- _Task instructions_
What follows is a set of records, each of which is to be written out exactly.

- _Data for processing_
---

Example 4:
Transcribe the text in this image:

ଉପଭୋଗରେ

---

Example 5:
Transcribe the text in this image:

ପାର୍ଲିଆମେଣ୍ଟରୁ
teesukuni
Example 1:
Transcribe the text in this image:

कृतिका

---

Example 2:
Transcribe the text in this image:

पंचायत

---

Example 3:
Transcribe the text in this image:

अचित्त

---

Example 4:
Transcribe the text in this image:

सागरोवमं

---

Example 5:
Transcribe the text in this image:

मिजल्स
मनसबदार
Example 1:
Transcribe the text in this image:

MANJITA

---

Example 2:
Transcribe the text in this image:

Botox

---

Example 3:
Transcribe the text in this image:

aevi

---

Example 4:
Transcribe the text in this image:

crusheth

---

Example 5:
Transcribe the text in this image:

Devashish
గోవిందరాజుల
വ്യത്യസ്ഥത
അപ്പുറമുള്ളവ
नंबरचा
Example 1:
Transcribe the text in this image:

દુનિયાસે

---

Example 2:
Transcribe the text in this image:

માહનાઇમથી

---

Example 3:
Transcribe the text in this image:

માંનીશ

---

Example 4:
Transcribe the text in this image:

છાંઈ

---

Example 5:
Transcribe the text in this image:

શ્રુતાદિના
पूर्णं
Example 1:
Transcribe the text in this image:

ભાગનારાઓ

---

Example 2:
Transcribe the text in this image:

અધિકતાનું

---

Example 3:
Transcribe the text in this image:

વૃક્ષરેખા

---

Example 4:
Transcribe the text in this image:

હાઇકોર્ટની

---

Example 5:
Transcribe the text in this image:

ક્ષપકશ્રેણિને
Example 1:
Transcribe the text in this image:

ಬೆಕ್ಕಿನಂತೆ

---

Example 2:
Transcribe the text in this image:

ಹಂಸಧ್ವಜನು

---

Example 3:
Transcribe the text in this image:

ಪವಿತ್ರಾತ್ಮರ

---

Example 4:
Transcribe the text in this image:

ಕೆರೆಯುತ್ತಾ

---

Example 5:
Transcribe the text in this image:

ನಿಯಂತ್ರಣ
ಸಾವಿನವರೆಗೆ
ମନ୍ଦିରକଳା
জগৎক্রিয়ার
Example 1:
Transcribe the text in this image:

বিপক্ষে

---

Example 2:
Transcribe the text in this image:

- _Exercise answer_
---

Example 4:
Transcribe the text in this image:

ଉପଭୋଗରେ

---

Example 5:
Transcribe the text in this image:

ପାର୍ଲିଆମେଣ୍ଟରୁ
teesukuni
Example 1:
Transcribe the text in this image:

कृतिका

---

Example 2:
Transcribe the text in this image:

पंचायत

---

Example 3:
Transcribe the text in this image:

अचित्त

---

Example 4:
Transcribe the text in this image:

सागरोवमं

---

Example 5:
Transcribe the text in this image:

मिजल्स
मनसबदार
Example 1:
Transcribe the text in this image:

MANJITA

---

Example 2:
Transcribe the text in this image:

Botox

---

Example 3:
Transcribe the text in this image:

aevi

---

Example 4:
Transcribe the text in this image:

crusheth

---

Example 5:
Transcribe the text in this image:

Devashish
గోవిందరాజుల
വ്യത്യസ്ഥത
അപ്പുറമുള്ളവ
नंबरचा
Example 1:
Transcribe the text in this image:

દુનિયાસે

---

Example 2:
Transcribe the text in this image:

માહનાઇમથી

---

Example 3:
Transcribe the text in this image:

માંનીશ

---

Example 4:
Transcribe the text in this image:

છાંઈ

---

Example 5:
Transcribe the text in this image:

શ્રુતાદિના
पूर्णं
Example 1:
Transcribe the text in this image:

ભાગનારાઓ

---

Example 2:
Transcribe the text in this image:

અધિકતાનું

---

Example 3:
Transcribe the text in this image:

વૃક્ષરેખા

---

Example 4:
Transcribe the text in this image:

હાઇકોર્ટની

---

Example 5:
Transcribe the text in this image:

ક્ષપકશ્રેણિને
Example 1:
Transcribe the text in this image:

ಬೆಕ್ಕಿನಂತೆ

---

Example 2:
Transcribe the text in this image:

ಹಂಸಧ್ವಜನು

---

Example 3:
Transcribe the text in this image:

ಪವಿತ್ರಾತ್ಮರ

---

Example 4:
Transcribe the text in this image:

ಕೆರೆಯುತ್ತಾ

---

Example 5:
Transcribe the text in this image:

ನಿಯಂತ್ರಣ
ಸಾವಿನವರೆಗೆ
ମନ୍ଦିରକଳା
জগৎক্রিয়ার
Example 1:
Transcribe the text in this image:

বিপক্ষে

---

Example 2:
Transcribe the text in this image:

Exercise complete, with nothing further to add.